Returning his gaze to the street below, Pyke saw a dog trot past and heard the wheels of another carriage, a hansom cab this time, grinding to a standstill under his window. Pierce emerged from the cab, told the driver to wait, and looked up at the shabby building. Instinctively, Pyke stepped back from the window; he didn’t want Pierce to see he’d been waiting for him. He listened as Pierce’s footsteps came up the staircase and waited for the knock on the door.

Pierce had taken off his hat and was cradling it in his arms.

‘It’s done,’ he said, removing a piece of paper from the pocket of his black frock-coat. ‘Coroner’s report. You died — wilful murder by a person or persons unknown — on the fourth of January 1847.’

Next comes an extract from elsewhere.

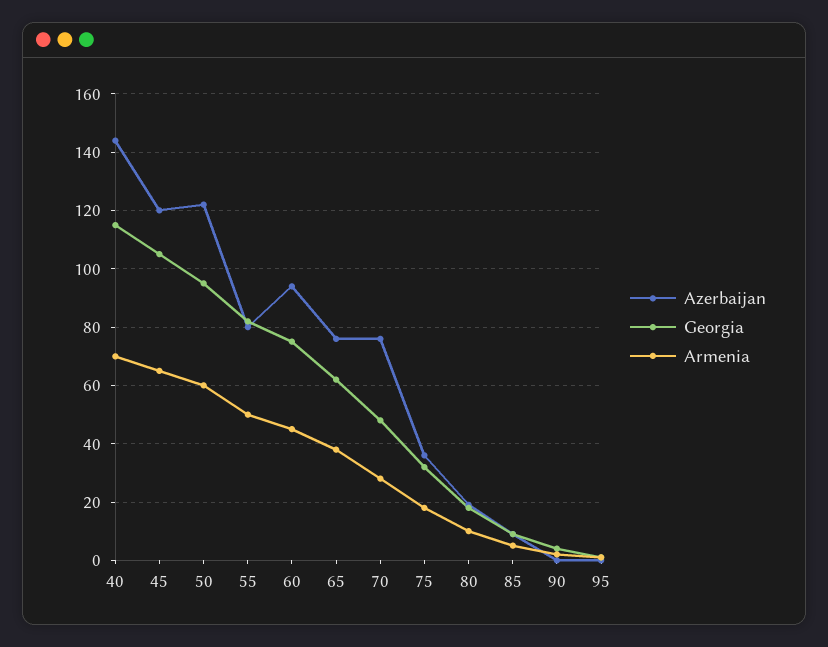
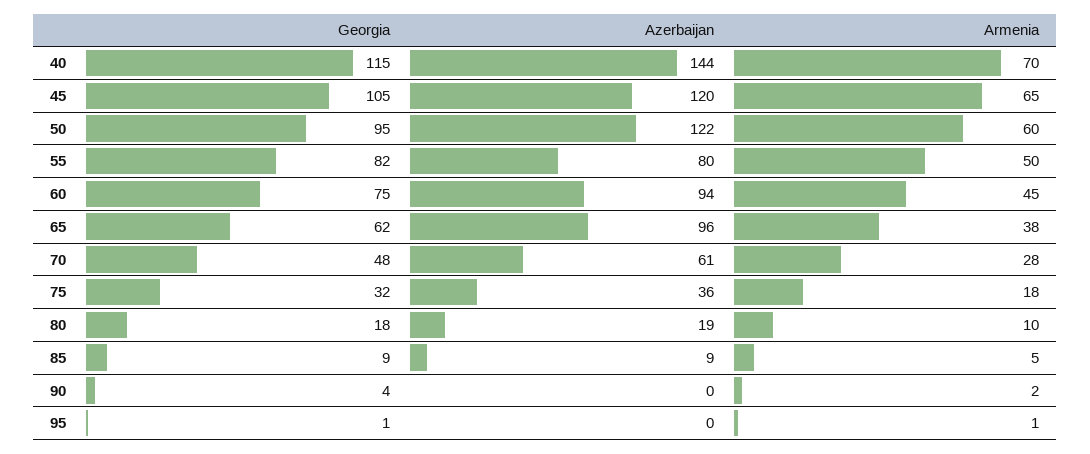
Azerbaijan, 65: 75 -> 96
Azerbaijan, 70: 75 -> 61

Pyke took the piece of paper and inspected it. So that was it. He was a ghost, a non-person, which was exactly how he felt.

‘Any difficulties?’

‘The constable who investigated the murder looked like he might be getting close to the truth. He knew about Johns and talked about confronting the lord of the manor — Johns’ father, I discovered. I paid this man a visit — Lord Cornwallis. He was only too keen not to rock the boat. He promised to stop the constable from asking any more questions. The official story is that Johns killed you and then fled.’

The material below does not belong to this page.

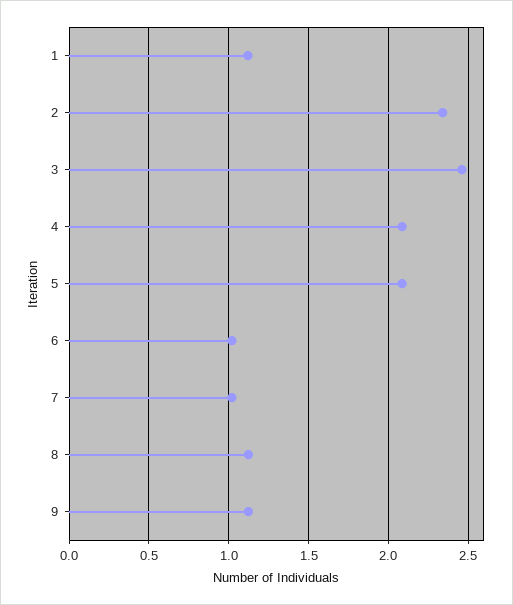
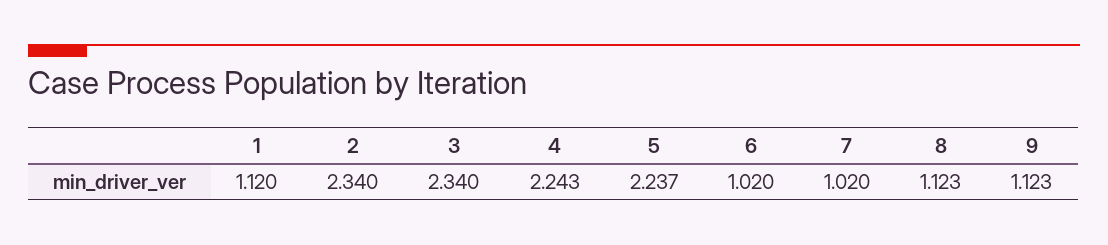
3: 2.45 -> 2.34
4: 2.1 -> 2.243
5: 2.1 -> 2.237

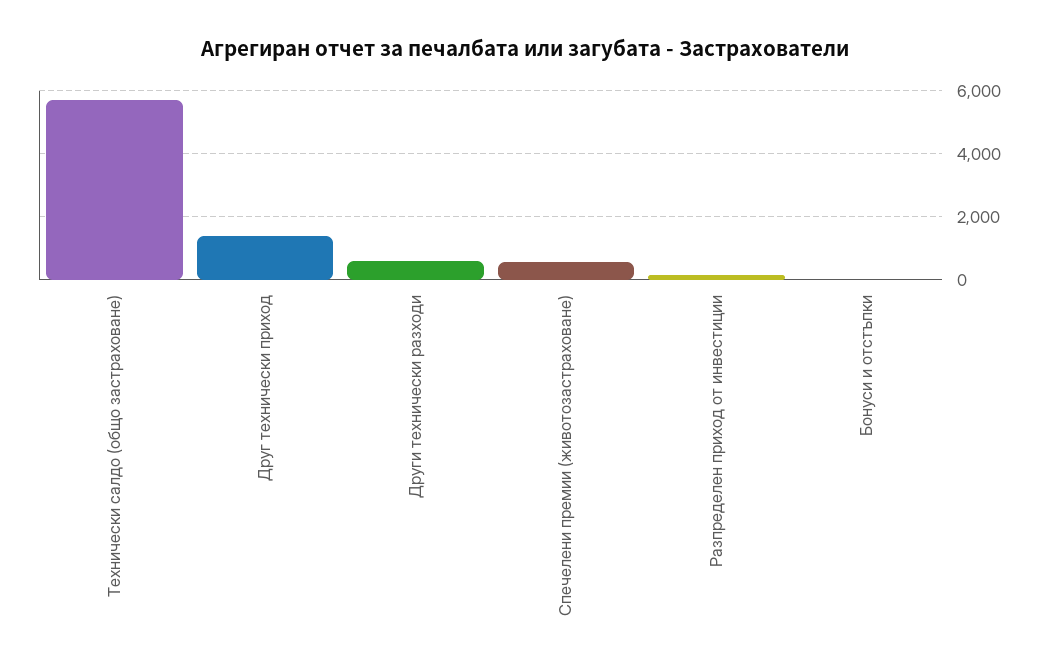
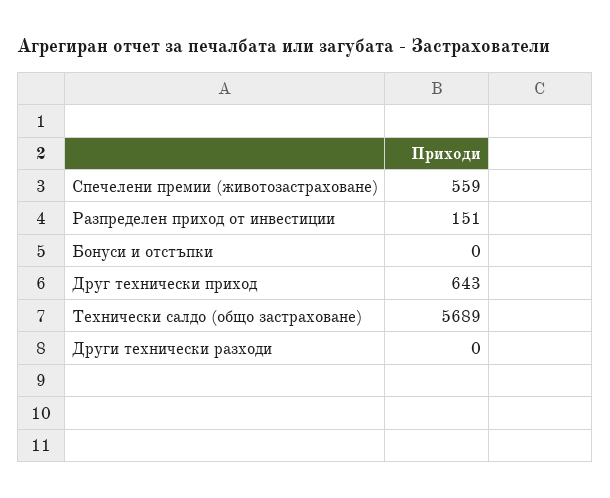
Друг технически приход: 1400 -> 643
Други технически разходи: 600 -> 0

So it was done. Arthur John Pyke, rest in peace. Pyke tried to summon up something approaching sadness.

‘Once my house is sold, you can keep half of the proceeds, and put my half into a bank. I’ll write to you once I know where I’ll be.’

That had been another part of their agreement. Pierce would never have turned down the chance to feather his nest. Their lives had paralleled each other for many years, Pyke thought, first as Bow Street Runners and latterly as policemen for the Metropolitan Police. Pierce had once been head of the Detective Branch, too. Perhaps, Pyke decided, they were more alike than he had ever cared to admit.

‘And where will you go?’

‘It’s probably too late for me to start over.’ Pyke shrugged. ‘But I can’t stay here and I can’t go back to England. Too many memories.’

Pierce nodded.

‘There are ships leaving every day for Canada and the United States. I fancy New York City.’

‘Where they used to transport convicts.’ Pierce managed a smile.

‘Appropriate, then.’

Pierce passed his hat from hand to hand. Pyke could see he didn’t want to be there. ‘I suppose I should go. My cab is waiting.’

Pyke opened the door and waited for Pierce to pass through. At the last moment, Pierce turned around. ‘I’m sorry about what happened, your son…’

Pyke nodded: there were no words. Instead he shook Pierce’s hand and then watched him disappear down the stairs.

Much later, Pyke lay on his bed and listened to the sounds from the street. It was an end, he thought, this place, this time. But perhaps in another country he would learn to live again.